(Dataset entries)
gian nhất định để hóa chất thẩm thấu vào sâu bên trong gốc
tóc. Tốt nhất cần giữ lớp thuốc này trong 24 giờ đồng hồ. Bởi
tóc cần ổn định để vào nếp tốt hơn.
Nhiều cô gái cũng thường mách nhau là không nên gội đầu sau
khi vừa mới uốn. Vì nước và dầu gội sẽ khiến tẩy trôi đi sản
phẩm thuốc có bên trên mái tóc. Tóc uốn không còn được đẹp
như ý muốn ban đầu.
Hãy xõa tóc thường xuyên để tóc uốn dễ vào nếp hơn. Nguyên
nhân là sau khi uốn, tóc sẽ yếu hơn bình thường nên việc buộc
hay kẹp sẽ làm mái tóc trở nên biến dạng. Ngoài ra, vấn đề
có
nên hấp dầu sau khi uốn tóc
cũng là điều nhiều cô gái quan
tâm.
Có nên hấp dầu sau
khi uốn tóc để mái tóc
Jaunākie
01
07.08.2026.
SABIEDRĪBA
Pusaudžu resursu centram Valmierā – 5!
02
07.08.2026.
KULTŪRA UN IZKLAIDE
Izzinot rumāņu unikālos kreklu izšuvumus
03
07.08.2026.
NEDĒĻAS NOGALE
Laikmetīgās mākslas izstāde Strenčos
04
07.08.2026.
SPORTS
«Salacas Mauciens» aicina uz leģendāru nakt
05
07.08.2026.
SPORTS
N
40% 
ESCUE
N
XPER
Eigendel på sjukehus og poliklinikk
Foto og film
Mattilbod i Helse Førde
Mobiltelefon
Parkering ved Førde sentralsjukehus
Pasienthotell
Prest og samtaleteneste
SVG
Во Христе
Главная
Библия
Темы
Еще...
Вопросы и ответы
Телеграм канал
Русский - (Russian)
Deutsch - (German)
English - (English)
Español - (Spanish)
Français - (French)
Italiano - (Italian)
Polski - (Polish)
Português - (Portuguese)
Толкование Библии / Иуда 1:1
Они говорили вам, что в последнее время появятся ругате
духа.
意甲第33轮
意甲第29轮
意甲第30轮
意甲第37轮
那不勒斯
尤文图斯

→ EXERCISE INSTRUCTIONS:
Repeat the whole of the data above exactly, keeping every word.

→ RESPONSE AREA:
gian nhất định để hóa chất thẩm thấu vào sâu bên trong gốc
tóc. Tốt nhất cần giữ lớp thuốc này trong 24 giờ đồng hồ. Bởi
tóc cần ổn định để vào nếp tốt hơn.
Nhiều cô gái cũng thường mách nhau là không nên gội đầu sau
khi vừa mới uốn. Vì nước và dầu gội sẽ khiến tẩy trôi đi sản
phẩm thuốc có bên trên mái tóc. Tóc uốn không còn được đẹp
như ý muốn ban đầu.
Hãy xõa tóc thường xuyên để tóc uốn dễ vào nếp hơn. Nguyên
nhân là sau khi uốn, tóc sẽ yếu hơn bình thường nên việc buộc
hay kẹp sẽ làm mái tóc trở nên biến dạng. Ngoài ra, vấn đề
có
nên hấp dầu sau khi uốn tóc
cũng là điều nhiều cô gái quan
tâm.
Có nên hấp dầu sau
khi uốn tóc để mái tóc
Jaunākie
01
07.08.2026.
SABIEDRĪBA
Pusaudžu resursu centram Valmierā – 5!
02
07.08.2026.
KULTŪRA UN IZKLAIDE
Izzinot rumāņu unikālos kreklu izšuvumus
03
07.08.2026.
NEDĒĻAS NOGALE
Laikmetīgās mākslas izstāde Strenčos
04
07.08.2026.
SPORTS
«Salacas Mauciens» aicina uz leģendāru nakt
05
07.08.2026.
SPORTS
N
40% 
ESCUE
N
XPER
Eigendel på sjukehus og poliklinikk
Foto og film
Mattilbod i Helse Førde
Mobiltelefon
Parkering ved Førde sentralsjukehus
Pasienthotell
Prest og samtaleteneste
SVG
Во Христе
Главная
Библия
Темы
Еще...
Вопросы и ответы
Телеграм канал
Русский - (Russian)
Deutsch - (German)
English - (English)
Español - (Spanish)
Français - (French)
Italiano - (Italian)
Polski - (Polish)
Português - (Portuguese)
Толкование Библии / Иуда 1:1
Они говорили вам, что в последнее время появятся ругате
духа.
意甲第33轮
意甲第29轮
意甲第30轮
意甲第37轮
那不勒斯
尤文图斯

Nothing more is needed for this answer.